**Short exercise:**
Copy the items below word for word, leaving out the pictures.

**Source material:**
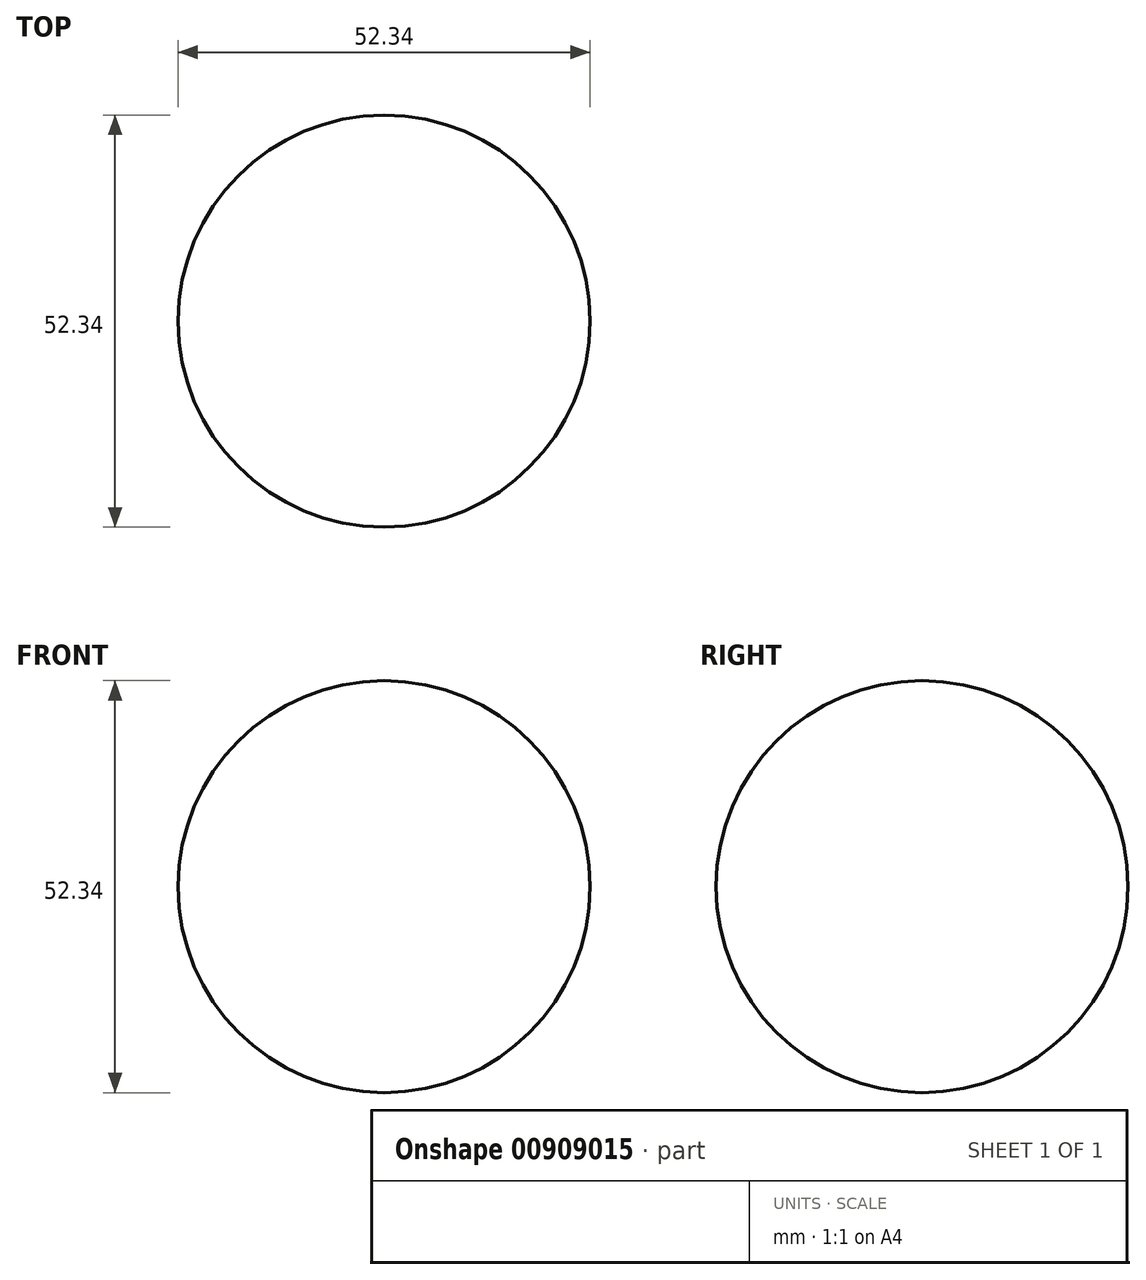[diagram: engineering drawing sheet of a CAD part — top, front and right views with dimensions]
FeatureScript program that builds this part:
annotation { "Feature Type Name" : "Feature", "Feature Type Description" : "" }
export const myFeature = defineFeature(function(context is Context, id is Id, definition is map)
    precondition{}
    {
        {
            var Q0;
            Q0=qCreatedBy(makeId("Front.planeOp"),FACE);
            var sketch = newSketch(context, id + "F0", { "sketchPlane" : qUnion([Q0])});
            skArc(sketch, "E0", {"start": v(0, -26.17) * mm, "mid": v(26.17, 0) * mm, "end": v(0, 26.17) * mm});
            skLineSegment(sketch, "E1", {"start": v(0, 26.17) * mm, "end": v(0, -26.17) * mm});
            skSolve(sketch);
        }
        {
            var Q0;
            Q0=makeQuery(id+"F0.imprint","IMPRINT",FACE,{"disambiguationData":[TD([[makeQuery(id+"F0.imprint","IMPRINT",EDGE,{"derivedFrom":sQuery(id+"F0.wireOp",EDGE,"E0")}),1.0]])]});
            var Q1;
            Q1=sQuery(id+"F0.wireOp",EDGE,"E1");
            revolve(context, id + "F1", {"surfaceOperationType" : NewSurfaceOperationType.NEW, "entities" : qUnion([Q0]), "axis" : qUnion([Q1]), "revolveType" : RevolveType.FULL});
        }
    });
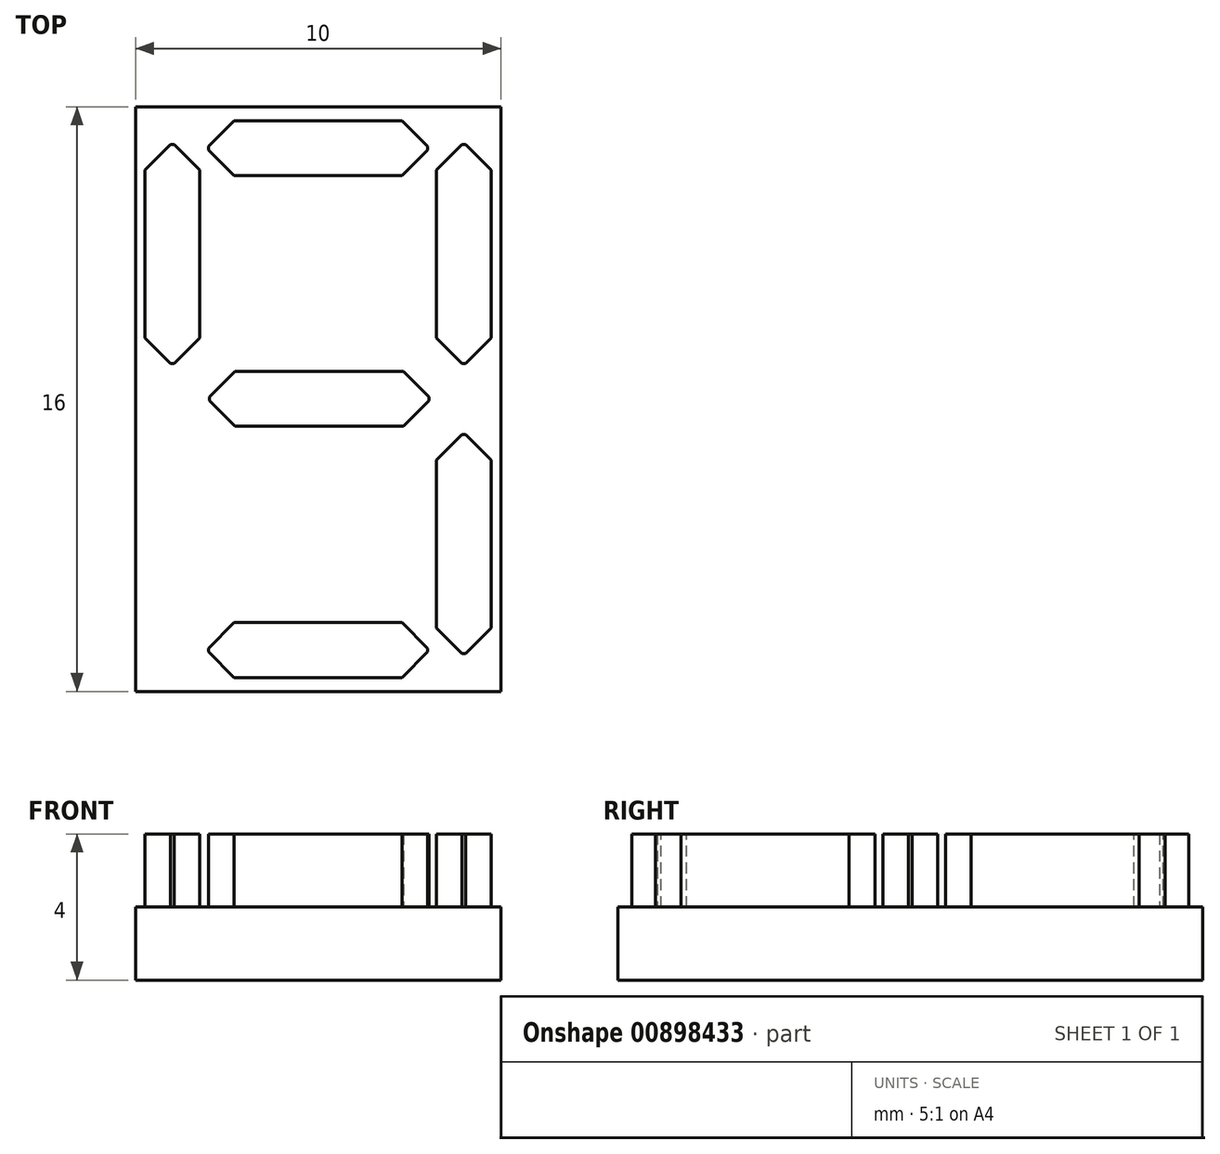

**Reply to the task:**
[diagram: engineering drawing sheet of a CAD part — top, front and right views with dimensions]
FeatureScript program that builds this part:
annotation { "Feature Type Name" : "Feature", "Feature Type Description" : "" }
export const myFeature = defineFeature(function(context is Context, id is Id, definition is map)
    precondition{}
    {
        {
            var Q0;
            Q0=qCreatedBy(makeId("Front.planeOp"),FACE);
            var sketch = newSketch(context, id + "F0", { "sketchPlane" : qUnion([Q0])});
            skArc(sketch, "E0", {"start": v(0, -26.17) * mm, "mid": v(26.17, 0) * mm, "end": v(0, 26.17) * mm});
            skLineSegment(sketch, "E1", {"start": v(0, 26.17) * mm, "end": v(0, -26.17) * mm});
            skSolve(sketch);
        }
        {
            var Q0;
            Q0=makeQuery(id+"F0.imprint","IMPRINT",FACE,{"disambiguationData":[TD([[makeQuery(id+"F0.imprint","IMPRINT",EDGE,{"derivedFrom":sQuery(id+"F0.wireOp",EDGE,"E0")}),1.0]])]});
            var Q1;
            Q1=sQuery(id+"F0.wireOp",EDGE,"E1");
            revolve(context, id + "F1", {"surfaceOperationType" : NewSurfaceOperationType.NEW, "entities" : qUnion([Q0]), "axis" : qUnion([Q1]), "revolveType" : RevolveType.FULL});
        }
    });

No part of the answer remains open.